The sun was still 15 minutes from rising when I turned into an area that had been logged the previous year. A half-mile down that trail two deer jumped up from a small island of immature poplars 30 feet away from me. I was truly startled. They crossed the trail I was on. The doe and young buck stopped 50 feet away, exposed from the knees up amidst the stumps, old branches, and plants, and looked back at me. Curious, the doe edged toward me after a minute of standoff. She snorted loudly and stamped her foot, trying to get me to move. I giggled. Fully alert, tails up, they bounded off.

Meanwhile, elk bulls had taken up their bugling which increased as the sky lightened. One was quite close, calling from the direction in which I was heading. Topping a small, sharp ridge a few hundred yards from my encounter with the deer, I found myself looking east directly into the sun as it crested the horizon. It was blinding. Standing there for a moment surveying the area which had been logged the previous winter, I realized that I was intensely close to the bull that had been calling. About 10 yards directly in front of me the ground dropped off sharply. I could see nearly a quarter-mile to the north, south, and east but because of the sun, not what was between 10 and 50 yards directly in front of me—just over the crest of the hill.

Then he called: “Eeeuuuuugh - uh - uh - uh.” It was positively painful to my ears; it was one of the most beautiful and exhilarating sounds I have ever heard. I had been close to bull elk in rut before, but never, never like this. I edged my way down the trail another 100 yards until the elk was directly below me. I awaited each call with dread for the pain it caused—and I could not wait to hear the next one. Then I noticed something peculiar. Each time he barked: “uh - uh - uh,” I felt a concussion on my body. It was phenomenal. It was as if a Brontosaurus might walk into sight at any moment.

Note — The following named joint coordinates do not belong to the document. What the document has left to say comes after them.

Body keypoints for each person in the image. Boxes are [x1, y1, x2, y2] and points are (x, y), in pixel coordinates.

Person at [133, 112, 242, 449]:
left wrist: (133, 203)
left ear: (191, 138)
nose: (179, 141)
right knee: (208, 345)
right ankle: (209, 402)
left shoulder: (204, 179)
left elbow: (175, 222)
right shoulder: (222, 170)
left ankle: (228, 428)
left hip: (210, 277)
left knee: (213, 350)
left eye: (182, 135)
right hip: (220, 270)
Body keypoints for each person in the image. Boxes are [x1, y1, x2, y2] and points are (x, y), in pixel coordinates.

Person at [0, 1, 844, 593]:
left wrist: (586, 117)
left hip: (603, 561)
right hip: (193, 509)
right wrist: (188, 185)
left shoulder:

I wanted to sneak past him, but I had reached the end of the forest on my left. I was beginning to feel uncomfortable walking across open ground. I was cautious, fearing if I made a noise he might consider it another bull challenging him and come rushing at me head down. I had heard him tearing up the earth from time to time, but now it sounded as if he was coming up the hill in my direction! I quickly, but quietly retreated a few yards to the west and took shelter among some trees. When I realized that he was only tearing up more ground, I relaxed and sat down on a stump. Then another bull began challenging him from a patch of bush 200 yards to the south. This incited him more. His heavy breathing and maniacal raging permeated everything. For nearly a half-hour I sat there. It was beyond words.

I did not want it to end, but I needed to move on so I decided to make him aware of my presence. In a voice spoken just above a whisper I said: “If you don’t mind, I’d like to get going now.” Silence. One to two minutes passed. Then from 200 yards to my right he called again, and I knew he had moved off. I cautiously went my way.

A mile later I surprised a large buck and then spent the rest of the morning walking quietly. On the way home, I visited with some friends over coffee, entered my GPS readings on a map at the kitchen table, took a nap, and putzed around the farm in the afternoon—in my heart never far away from the morning’s events.